District Prevails: SDC on Integrated Campus Found Appropriate for Student with Bipolar Disorder and ADHD
A guardian sought tuition reimbursement for a private non-public school placement and compensatory education for a student with Bipolar I Disorder and ADHD, arguing the San Diego Unified School District failed to provide a FAPE across two school years. The ALJ found the District's special day class placements on integrated campuses were appropriate and that the student made meaningful progress in reading, writing, and behavior. All of the parent's claims were denied.
What Happened
Student is a child with Bipolar I Disorder and ADHD who tested positive for crack cocaine at birth and spent his early years in foster care before living with his legal guardian. These disabilities caused serious behavioral challenges — including frequent emotional outbursts, impulsivity, and difficulty staying on task — that significantly impacted his education. The District placed Student in an Emotionally Disturbed Special Day Class (ED-SDC), where he received all academic instruction separately from general education students but mixed with typically developing peers during lunch, recess, assemblies, and on the bus.
Guardian believed Student was not making progress and that the integrated campus itself was harming him — arguing that seeing "normal" peers damaged his self-esteem and caused him to decompensate. Guardian unilaterally removed Student from the District twice: first enrolling him at a private religious school in March 2007, and again in early 2008 when she placed him at Sierra Academy, a private school serving only students with disabilities. Guardian sought reimbursement for Sierra Academy tuition and an order requiring the District to fund an ongoing private non-public school placement. The District maintained its ED-SDC program on an integrated campus was appropriate and provided Student a FAPE.
What the ALJ Found
The ALJ ruled entirely in the District's favor, finding that Student made meaningful progress in reading, writing, and behavior during both school years while in the District's program. The ALJ credited the detailed, contemporaneous records of Student's classroom teachers and school psychologist over the contrary opinions of Student's private therapist, who had limited classroom observations and kept no systematic behavioral records. Notably, the ALJ found that the drop in Student's Woodcock-Johnson test scores between 2004 and 2007 did not demonstrate regression — a District expert explained that WJ-III scores for five-year-olds are not reliably comparable to scores for older students, and the decline was better explained by test structure than by actual academic loss.
On the question of least restrictive environment (LRE), the ALJ rejected the argument that Student needed to be on a campus without any typically developing peers. The ALJ applied the Ninth Circuit's four-factor balancing test and found Student received both academic and non-academic benefits from his integrated setting. Critically, a comparison of Student's behavior at Sierra Academy — where he threw chairs, struck adults, and required physical restraint — showed his conduct there was roughly the same as at the District school, undermining the claim that a non-integrated campus would meaningfully improve his behavior.

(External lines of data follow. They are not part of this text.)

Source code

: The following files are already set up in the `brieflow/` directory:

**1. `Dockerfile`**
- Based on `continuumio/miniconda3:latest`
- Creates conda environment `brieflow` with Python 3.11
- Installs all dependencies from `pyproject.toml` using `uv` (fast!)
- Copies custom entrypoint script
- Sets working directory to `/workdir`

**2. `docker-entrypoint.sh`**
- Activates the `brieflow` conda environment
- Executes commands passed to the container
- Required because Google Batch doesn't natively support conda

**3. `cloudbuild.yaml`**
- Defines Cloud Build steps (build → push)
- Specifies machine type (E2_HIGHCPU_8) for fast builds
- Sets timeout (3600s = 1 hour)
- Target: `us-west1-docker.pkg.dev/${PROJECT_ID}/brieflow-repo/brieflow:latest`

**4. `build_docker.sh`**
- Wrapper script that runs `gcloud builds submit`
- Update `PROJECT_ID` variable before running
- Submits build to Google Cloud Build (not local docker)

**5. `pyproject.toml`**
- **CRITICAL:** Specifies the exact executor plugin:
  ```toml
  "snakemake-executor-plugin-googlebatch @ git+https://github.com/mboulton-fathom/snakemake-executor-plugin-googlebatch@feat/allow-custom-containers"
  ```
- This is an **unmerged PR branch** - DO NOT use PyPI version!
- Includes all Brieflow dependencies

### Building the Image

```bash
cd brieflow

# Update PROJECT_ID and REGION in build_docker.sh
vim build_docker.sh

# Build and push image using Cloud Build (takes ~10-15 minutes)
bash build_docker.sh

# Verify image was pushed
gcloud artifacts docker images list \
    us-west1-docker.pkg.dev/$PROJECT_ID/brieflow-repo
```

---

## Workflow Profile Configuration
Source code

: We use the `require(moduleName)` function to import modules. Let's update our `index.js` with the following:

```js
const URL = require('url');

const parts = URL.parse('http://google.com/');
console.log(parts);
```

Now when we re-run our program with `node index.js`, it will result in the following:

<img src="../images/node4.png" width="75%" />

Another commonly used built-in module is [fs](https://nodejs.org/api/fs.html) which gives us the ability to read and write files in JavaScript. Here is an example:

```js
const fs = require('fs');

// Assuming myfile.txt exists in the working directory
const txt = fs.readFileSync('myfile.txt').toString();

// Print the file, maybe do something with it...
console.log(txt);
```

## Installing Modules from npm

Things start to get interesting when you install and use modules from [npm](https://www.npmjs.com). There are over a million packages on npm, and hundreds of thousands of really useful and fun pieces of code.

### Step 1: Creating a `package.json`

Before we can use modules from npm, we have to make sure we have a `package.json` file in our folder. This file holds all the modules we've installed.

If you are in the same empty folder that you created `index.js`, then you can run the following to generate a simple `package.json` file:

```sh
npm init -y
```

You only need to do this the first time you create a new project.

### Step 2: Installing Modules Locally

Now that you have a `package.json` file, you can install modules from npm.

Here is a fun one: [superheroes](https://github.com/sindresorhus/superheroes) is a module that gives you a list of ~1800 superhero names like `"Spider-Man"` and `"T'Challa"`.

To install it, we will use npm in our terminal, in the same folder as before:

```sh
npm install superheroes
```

The ALJ also found no predetermination at the March 2008 IEP meeting. Although District team members had a draft IEP prepared in advance, the evidence showed the parties had substantive discussions about private placement at both the December 2007 and March 2008 meetings, and Guardian attended with multiple supporters including a therapist and an educational advocate. The ALJ found Guardian had meaningful opportunities to participate, and the District's consistent disagreement with her position did not amount to a refusal to consider alternatives.
What Was Ordered
- Student's requests for relief were denied in their entirety.
- Guardian was not awarded reimbursement for Sierra Academy tuition or related services.
- The District was not ordered to fund an ongoing non-public school placement for Student.
Why This Matters for Parents
-
Progress is measured against your child's own baseline, not grade-level peers. The ALJ repeatedly emphasized that a student with disabilities does not need to perform at grade level to receive a FAPE — what matters is whether the student is making progress relative to where they started. If your child is advancing, even slowly, that may be enough to satisfy the legal standard.
-
A therapist's opinion carries less weight without classroom observations or documented records. Student's private therapist testified that he made no behavioral progress, but she had visited the classroom only once and kept no behavior logs, test results, or written reports. School staff who kept daily logs and conducted repeated classroom observations were found far more credible. If you are building a case, make sure your outside experts have direct, documented observations in the school setting.
-
Placing your child in a private school unilaterally is a financial risk. Guardian removed Student from the District twice without legal approval, enrolling him in private schools at her own expense. Because the ALJ found the District had offered a FAPE, she was not entitled to reimbursement for either placement. Before withdrawing your child, consult with a special education attorney about whether the District's offer was truly inadequate.
-
The IDEA has a strong preference for integrated settings — removing a child from all contact with typical peers requires a very high legal bar. The law requires districts to maximize contact with non-disabled peers as long as the student can still receive an appropriate education. The parent's argument that the integrated campus itself caused harm was rejected because the evidence did not show Student fared meaningfully better in a fully segregated setting.
Note: These summaries are for educational purposes only. OAH decisions are fact-specific and may not apply to your situation. Consult an advocate or attorney for advice about your case.